Identify, in the records below, every line where the string "sans" appears, and copy each such line.

*** Opening Data records ***

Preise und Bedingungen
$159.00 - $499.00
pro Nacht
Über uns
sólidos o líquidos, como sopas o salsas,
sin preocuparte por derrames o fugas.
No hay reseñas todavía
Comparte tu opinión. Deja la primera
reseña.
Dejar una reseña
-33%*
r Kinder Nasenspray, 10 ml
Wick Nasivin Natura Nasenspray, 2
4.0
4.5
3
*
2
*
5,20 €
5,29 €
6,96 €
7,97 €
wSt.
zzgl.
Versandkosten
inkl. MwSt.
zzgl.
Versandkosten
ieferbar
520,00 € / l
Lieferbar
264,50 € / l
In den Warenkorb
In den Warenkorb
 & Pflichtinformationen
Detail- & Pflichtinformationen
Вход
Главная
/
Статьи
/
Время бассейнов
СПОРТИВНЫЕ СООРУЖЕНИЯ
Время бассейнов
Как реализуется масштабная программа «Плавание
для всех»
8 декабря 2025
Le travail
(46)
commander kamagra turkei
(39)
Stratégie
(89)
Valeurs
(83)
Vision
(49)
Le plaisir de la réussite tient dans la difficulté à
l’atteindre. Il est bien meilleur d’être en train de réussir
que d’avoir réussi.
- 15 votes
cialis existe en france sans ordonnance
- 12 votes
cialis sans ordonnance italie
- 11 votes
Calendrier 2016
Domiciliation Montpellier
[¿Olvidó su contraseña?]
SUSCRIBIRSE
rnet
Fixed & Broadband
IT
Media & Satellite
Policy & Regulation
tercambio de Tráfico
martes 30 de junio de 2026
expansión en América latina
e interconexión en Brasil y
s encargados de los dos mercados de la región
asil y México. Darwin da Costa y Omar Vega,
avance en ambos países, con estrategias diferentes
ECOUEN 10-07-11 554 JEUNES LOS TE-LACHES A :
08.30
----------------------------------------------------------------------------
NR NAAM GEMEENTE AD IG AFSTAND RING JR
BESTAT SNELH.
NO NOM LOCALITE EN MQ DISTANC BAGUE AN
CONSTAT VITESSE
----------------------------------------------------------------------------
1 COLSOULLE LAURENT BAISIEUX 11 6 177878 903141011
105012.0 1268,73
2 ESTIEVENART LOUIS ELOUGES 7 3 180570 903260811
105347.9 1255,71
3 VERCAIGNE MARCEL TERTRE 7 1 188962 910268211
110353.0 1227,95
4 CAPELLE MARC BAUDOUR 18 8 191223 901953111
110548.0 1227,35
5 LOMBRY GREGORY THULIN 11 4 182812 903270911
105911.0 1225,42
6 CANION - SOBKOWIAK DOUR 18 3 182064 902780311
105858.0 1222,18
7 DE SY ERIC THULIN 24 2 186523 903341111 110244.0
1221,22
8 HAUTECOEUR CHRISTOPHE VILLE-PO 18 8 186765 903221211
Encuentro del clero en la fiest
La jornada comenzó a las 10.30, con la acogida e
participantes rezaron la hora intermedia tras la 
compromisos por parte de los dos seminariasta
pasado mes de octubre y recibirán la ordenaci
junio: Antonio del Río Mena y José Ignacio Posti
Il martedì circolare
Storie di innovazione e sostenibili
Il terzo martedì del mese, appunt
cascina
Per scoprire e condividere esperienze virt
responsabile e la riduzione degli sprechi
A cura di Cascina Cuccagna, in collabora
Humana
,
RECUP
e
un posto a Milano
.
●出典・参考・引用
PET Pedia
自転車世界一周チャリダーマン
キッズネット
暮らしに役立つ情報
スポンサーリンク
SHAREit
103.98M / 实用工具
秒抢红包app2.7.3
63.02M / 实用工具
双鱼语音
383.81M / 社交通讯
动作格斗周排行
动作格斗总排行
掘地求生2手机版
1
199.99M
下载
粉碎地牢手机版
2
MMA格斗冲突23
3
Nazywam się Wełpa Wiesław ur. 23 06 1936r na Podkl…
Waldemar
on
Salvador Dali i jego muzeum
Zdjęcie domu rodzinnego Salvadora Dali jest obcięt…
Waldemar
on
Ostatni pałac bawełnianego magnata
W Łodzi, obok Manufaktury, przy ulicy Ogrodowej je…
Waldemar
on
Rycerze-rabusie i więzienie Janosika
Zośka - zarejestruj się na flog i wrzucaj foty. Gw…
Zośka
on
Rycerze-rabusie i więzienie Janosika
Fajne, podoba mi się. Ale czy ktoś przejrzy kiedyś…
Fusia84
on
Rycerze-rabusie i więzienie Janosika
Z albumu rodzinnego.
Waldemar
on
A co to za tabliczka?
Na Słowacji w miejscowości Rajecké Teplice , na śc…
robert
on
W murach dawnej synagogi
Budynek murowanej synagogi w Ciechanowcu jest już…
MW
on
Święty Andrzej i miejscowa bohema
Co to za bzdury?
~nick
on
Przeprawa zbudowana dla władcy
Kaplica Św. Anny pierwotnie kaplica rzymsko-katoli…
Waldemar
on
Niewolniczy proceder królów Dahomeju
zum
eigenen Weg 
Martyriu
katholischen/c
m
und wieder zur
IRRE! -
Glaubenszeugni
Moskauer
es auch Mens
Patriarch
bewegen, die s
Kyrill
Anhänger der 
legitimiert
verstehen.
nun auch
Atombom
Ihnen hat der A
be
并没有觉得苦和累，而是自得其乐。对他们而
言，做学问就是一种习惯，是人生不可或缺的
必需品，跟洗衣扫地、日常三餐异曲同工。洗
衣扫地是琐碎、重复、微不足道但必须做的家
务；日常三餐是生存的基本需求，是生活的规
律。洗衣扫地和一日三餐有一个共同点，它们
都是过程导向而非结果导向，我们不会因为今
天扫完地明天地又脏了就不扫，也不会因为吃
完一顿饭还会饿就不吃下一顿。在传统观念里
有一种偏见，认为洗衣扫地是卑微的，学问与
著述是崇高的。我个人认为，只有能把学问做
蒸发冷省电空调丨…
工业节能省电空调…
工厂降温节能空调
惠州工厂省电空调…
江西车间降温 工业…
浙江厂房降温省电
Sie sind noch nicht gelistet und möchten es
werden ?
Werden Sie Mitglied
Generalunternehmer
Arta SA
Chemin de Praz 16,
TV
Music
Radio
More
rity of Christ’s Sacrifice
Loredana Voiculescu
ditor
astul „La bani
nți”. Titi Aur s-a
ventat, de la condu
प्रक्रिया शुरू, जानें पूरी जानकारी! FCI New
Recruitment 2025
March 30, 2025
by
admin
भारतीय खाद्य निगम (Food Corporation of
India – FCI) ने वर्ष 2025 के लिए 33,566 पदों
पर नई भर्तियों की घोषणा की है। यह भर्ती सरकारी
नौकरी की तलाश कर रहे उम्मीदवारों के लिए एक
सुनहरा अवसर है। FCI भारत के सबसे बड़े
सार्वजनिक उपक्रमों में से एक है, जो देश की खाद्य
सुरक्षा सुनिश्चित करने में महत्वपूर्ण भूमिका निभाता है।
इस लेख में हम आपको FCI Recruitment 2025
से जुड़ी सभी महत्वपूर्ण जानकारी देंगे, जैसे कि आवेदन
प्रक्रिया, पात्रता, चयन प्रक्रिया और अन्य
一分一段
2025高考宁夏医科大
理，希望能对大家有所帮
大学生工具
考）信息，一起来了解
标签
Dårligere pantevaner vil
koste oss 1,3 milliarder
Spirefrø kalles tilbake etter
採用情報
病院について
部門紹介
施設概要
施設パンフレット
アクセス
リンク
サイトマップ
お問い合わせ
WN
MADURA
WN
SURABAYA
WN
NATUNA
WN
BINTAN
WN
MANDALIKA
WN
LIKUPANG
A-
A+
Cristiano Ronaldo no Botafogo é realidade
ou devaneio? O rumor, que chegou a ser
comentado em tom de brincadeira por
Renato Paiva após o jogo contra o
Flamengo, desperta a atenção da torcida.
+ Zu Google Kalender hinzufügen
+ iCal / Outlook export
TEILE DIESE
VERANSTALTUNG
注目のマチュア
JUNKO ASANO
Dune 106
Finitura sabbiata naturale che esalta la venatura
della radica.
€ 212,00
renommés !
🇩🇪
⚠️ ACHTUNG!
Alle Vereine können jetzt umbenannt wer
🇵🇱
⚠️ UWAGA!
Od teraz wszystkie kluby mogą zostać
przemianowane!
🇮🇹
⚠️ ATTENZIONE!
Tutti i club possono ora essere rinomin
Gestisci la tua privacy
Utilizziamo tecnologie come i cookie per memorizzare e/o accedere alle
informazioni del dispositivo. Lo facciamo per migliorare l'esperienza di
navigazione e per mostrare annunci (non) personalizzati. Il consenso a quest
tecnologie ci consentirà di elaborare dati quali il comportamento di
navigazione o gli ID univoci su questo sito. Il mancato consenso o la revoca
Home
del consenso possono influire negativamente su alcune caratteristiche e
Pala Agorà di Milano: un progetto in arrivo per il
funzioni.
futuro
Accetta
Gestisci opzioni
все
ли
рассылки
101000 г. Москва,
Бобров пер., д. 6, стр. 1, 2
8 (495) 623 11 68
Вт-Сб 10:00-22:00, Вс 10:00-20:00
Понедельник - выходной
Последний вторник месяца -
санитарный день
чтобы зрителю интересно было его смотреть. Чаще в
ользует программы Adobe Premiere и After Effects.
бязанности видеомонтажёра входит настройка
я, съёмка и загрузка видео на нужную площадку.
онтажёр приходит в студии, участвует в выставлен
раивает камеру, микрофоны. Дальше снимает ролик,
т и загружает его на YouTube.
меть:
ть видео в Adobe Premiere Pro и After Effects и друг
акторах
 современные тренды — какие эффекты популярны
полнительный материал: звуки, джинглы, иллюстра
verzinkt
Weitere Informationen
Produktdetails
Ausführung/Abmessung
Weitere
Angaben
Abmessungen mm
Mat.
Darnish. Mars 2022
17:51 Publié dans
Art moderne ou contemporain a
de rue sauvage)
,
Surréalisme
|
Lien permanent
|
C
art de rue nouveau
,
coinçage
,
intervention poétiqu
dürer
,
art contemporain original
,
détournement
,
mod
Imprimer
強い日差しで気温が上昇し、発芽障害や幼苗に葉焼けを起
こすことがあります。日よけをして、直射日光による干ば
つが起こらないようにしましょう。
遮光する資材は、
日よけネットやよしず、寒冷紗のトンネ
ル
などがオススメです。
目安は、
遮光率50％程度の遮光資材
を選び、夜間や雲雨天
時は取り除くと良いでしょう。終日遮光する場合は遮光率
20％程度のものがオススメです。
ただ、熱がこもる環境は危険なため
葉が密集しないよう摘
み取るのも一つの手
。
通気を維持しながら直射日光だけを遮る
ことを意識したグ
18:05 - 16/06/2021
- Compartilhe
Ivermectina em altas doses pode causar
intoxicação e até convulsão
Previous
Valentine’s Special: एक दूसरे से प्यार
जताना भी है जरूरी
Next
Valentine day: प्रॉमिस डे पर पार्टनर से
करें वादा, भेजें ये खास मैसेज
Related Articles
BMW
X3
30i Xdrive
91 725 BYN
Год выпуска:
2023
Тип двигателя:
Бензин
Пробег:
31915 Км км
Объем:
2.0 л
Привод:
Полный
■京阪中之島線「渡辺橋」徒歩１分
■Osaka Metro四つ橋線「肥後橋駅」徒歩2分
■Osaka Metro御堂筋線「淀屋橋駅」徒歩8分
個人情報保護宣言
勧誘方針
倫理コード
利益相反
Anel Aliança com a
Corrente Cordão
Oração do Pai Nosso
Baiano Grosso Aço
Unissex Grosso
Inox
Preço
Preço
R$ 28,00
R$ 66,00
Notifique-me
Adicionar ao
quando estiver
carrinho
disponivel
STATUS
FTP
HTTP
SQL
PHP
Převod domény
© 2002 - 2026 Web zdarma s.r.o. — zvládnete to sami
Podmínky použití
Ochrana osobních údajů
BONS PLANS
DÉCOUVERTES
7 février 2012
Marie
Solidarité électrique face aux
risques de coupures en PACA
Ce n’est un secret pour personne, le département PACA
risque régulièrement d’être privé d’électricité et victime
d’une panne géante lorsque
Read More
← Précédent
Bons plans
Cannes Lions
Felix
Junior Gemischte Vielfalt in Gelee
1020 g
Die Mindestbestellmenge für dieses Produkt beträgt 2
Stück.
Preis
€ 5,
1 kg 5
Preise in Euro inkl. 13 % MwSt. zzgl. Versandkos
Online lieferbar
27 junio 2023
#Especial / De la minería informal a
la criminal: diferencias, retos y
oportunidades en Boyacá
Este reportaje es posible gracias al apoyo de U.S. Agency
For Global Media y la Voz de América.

*** Closing Data records ***

- Answer box:
cialis existe en france sans ordonnance
cialis sans ordonnance italie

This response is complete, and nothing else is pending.